Comment 8 for bug 1723127

Revision history for this message
Dan Streetman (ddstreet) wrote :

Sorry for the delay.

So we have 2 options on how to continue debugging here:

1. we can try a traditional git bisect. This would involve testing various kernel builds, to try to eventually narrow down the issue to being fixed by a specific commit. It's a long-ish process, depending on how long testing each build takes, and it's critical that verification of 'good' or 'bad' at each step is correct - otherwise the bisect ends at the wrong commit. Each step will involve me building a new kernel, you test with the kernel until it fails or you've tested long enough to be sure that kernel build is 'good'. With hard-to-reproduce problems like this, bisecting can be tough, because if a build doesn't fail for a long time, that doesn't necessarily mean it's "good", it may just not have failed yet, in which case the bisect will end at the wrong commit, which doesn't help with figuring out how to fix anything.

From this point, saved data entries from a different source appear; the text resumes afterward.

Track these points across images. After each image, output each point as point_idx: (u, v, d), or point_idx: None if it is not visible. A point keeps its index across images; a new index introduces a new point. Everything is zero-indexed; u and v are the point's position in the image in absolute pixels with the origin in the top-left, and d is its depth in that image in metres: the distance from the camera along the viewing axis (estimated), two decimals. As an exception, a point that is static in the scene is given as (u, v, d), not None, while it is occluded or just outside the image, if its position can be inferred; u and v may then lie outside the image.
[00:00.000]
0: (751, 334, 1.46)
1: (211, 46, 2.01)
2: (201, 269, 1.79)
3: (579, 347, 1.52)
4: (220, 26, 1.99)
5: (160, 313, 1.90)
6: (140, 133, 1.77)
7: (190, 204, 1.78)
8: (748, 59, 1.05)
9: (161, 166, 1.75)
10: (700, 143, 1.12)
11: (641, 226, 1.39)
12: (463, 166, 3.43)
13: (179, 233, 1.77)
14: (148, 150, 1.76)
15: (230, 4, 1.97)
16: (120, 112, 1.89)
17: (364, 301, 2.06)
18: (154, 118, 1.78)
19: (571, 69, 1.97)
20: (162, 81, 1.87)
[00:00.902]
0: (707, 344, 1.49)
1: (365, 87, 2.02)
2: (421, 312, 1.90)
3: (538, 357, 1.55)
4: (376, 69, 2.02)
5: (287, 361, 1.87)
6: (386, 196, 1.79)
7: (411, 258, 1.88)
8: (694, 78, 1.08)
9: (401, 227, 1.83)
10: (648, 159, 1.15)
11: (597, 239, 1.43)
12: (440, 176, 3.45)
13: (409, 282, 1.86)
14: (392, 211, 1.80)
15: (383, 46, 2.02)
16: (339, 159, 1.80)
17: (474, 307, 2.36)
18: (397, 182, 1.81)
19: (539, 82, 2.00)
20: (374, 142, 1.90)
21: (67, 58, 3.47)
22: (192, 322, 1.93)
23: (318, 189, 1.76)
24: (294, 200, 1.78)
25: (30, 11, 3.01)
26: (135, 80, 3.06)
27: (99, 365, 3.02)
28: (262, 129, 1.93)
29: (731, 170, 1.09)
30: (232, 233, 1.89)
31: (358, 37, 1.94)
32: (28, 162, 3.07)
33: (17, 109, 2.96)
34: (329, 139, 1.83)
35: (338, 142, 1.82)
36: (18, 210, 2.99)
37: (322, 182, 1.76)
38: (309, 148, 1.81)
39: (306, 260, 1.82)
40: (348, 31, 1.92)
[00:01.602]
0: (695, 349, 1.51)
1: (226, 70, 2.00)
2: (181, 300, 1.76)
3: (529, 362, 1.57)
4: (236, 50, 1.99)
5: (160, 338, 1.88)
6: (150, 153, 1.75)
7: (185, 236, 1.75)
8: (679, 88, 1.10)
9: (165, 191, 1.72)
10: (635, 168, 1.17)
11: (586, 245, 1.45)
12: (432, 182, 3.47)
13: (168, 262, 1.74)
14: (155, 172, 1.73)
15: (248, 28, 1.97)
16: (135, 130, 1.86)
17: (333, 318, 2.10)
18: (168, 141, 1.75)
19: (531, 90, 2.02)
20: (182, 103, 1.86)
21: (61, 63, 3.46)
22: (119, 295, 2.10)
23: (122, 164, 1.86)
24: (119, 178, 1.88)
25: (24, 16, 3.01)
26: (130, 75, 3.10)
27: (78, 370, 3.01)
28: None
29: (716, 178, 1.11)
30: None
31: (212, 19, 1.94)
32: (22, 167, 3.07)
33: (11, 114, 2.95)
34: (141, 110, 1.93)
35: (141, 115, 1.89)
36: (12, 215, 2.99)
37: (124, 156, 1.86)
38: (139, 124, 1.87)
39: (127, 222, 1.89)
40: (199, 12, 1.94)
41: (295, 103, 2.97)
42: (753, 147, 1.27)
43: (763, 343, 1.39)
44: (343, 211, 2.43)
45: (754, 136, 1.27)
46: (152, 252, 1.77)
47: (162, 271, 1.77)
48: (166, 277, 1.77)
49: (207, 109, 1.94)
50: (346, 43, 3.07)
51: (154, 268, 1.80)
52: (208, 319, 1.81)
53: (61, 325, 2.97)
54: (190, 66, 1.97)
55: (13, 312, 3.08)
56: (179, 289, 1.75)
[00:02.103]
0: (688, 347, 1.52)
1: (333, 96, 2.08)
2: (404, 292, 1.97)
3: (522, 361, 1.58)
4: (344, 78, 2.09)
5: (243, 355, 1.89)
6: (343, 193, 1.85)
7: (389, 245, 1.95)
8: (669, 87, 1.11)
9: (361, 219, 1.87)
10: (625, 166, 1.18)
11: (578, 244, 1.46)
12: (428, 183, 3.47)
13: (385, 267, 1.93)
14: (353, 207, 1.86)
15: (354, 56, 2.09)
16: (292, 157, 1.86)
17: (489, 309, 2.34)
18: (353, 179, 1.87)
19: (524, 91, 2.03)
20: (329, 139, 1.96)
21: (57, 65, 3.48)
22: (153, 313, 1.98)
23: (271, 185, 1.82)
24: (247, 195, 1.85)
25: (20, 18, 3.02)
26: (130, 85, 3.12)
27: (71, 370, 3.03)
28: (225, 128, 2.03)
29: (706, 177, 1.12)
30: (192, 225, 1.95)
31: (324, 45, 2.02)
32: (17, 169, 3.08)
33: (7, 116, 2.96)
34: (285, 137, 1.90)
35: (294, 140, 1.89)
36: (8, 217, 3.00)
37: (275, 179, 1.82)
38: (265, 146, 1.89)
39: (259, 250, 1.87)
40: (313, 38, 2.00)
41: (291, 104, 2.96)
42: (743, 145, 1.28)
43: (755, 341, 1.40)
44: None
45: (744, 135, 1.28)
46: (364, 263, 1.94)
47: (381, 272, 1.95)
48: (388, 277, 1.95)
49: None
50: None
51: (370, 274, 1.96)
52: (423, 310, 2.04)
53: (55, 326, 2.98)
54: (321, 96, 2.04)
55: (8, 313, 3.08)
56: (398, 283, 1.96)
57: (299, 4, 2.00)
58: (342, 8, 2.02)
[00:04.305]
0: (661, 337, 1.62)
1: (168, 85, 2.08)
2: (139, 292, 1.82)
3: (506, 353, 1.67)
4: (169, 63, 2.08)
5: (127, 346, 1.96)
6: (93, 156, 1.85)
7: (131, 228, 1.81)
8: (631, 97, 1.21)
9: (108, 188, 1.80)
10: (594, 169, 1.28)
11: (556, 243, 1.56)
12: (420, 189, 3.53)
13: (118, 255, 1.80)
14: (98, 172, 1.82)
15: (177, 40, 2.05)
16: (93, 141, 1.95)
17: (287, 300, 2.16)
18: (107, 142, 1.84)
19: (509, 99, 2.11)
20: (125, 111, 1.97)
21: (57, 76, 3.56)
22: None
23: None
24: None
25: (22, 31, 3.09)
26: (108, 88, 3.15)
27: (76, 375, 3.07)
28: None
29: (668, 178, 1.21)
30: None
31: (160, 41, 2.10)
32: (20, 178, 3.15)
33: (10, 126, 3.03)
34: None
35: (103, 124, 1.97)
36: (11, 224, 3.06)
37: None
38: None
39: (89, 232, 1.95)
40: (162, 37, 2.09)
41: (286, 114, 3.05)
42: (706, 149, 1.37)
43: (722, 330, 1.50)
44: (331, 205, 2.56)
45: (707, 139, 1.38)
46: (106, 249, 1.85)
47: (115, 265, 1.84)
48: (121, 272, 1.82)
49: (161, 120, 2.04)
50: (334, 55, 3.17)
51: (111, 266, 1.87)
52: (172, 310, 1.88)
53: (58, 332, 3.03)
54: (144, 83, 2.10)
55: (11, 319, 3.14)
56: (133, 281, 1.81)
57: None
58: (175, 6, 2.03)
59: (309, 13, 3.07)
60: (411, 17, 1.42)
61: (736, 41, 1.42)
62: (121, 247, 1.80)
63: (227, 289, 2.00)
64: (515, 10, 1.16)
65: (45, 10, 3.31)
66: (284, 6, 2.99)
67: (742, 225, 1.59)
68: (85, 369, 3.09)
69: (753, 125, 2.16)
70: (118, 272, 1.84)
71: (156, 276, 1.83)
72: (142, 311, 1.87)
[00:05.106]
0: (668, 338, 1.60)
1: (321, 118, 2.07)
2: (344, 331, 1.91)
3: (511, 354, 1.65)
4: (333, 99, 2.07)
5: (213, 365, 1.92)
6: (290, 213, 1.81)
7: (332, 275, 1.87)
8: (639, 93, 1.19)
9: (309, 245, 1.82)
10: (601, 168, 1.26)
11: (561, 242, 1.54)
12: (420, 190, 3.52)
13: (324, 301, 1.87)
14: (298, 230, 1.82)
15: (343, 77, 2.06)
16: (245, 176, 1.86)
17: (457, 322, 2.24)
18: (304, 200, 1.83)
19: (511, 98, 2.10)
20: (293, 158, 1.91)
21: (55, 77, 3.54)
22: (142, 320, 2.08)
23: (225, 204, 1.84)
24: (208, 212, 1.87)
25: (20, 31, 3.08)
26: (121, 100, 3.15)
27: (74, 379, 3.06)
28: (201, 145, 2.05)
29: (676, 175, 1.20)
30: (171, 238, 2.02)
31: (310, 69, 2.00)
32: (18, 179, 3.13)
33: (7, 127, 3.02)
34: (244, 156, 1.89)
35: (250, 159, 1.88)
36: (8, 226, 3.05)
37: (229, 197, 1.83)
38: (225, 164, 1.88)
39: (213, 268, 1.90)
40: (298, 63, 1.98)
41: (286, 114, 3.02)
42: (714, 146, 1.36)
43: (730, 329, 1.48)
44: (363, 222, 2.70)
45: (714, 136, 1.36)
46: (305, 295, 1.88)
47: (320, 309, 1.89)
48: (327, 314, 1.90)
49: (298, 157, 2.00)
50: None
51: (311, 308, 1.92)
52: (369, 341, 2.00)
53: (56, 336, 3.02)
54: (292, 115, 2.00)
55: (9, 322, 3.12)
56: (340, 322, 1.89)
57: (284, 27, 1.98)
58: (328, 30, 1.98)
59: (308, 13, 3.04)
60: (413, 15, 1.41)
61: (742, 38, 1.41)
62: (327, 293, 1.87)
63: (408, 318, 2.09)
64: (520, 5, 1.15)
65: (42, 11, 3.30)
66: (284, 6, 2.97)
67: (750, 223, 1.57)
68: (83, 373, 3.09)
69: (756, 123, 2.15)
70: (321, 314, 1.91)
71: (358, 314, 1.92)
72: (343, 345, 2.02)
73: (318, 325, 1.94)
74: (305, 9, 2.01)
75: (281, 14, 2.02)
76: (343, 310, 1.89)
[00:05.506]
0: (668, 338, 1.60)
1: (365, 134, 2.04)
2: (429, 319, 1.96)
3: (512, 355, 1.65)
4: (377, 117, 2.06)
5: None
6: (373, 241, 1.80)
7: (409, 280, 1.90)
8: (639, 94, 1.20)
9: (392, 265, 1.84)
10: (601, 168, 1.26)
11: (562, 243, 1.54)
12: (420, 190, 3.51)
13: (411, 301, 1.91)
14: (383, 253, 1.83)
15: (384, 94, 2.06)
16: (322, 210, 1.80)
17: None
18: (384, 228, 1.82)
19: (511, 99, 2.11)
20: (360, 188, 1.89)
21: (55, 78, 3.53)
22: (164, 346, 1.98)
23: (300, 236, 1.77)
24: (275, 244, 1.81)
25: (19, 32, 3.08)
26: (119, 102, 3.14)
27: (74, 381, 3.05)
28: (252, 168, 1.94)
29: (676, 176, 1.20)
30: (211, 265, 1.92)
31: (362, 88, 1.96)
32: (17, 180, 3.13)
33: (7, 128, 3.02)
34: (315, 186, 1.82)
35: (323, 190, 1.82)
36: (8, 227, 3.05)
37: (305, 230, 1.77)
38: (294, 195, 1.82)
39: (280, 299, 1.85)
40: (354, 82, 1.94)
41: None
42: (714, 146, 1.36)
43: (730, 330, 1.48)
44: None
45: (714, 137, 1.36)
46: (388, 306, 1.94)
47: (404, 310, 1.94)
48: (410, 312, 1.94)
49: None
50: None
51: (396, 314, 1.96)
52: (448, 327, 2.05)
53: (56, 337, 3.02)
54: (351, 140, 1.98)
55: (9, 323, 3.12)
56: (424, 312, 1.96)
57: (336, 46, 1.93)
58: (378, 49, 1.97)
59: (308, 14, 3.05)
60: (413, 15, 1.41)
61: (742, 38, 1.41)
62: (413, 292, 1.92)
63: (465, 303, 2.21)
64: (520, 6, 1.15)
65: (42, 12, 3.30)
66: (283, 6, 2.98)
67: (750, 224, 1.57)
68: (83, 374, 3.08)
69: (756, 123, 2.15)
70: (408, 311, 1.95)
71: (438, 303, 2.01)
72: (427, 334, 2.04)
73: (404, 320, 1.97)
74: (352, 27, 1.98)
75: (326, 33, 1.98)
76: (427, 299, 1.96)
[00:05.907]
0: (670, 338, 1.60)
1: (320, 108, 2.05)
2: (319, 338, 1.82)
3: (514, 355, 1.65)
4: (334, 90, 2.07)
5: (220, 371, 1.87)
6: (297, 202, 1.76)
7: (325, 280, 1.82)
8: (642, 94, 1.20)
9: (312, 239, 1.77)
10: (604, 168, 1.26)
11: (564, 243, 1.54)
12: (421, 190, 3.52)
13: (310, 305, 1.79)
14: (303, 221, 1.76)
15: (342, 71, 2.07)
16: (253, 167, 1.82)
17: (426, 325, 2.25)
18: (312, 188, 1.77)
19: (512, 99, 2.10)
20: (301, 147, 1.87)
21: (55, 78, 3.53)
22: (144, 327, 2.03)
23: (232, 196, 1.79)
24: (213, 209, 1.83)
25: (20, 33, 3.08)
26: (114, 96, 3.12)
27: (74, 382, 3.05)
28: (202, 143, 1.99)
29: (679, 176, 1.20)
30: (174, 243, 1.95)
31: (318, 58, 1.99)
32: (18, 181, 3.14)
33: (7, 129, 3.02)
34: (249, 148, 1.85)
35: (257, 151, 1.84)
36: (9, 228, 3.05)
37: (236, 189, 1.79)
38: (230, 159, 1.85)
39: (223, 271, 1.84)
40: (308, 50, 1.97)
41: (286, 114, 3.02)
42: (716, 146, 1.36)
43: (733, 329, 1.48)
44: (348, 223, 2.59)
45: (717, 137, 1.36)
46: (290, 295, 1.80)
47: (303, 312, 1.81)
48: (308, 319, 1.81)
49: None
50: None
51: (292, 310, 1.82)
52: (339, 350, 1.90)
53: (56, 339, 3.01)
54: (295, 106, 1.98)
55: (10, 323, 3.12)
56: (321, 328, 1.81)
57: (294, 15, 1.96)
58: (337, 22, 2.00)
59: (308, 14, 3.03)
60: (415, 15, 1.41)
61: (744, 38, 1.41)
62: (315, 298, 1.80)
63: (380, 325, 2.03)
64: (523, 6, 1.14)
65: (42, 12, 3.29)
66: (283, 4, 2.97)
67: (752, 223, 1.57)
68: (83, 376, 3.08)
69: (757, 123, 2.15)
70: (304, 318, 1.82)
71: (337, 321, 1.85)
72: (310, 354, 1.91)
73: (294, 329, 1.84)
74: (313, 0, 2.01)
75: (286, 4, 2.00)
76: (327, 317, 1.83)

2. Intel has provided me some undocumented commands that will allow controlling what MDD events the nic triggers on. I can provide those instructions, and you can test with each MDD event bit set individually, until the problem reproduces - then we know exactly which MDD source triggered the event, which should help identify what the driver did to cause the MDD event. This way has a much better chance of finding the specific problem, but the downside is you'll need to run undocumented commands with your hardware. I believe there should not be any risk in doing that since the info came from Intel, but I can't personally verify it, as I don't currently have access to this specific NIC.

If you're willing to try #2, I'll add the specific commands/instructions and you can get started testing. Otherwise if you would prefer not to run the undocumented commands, I can start a kernel bisect.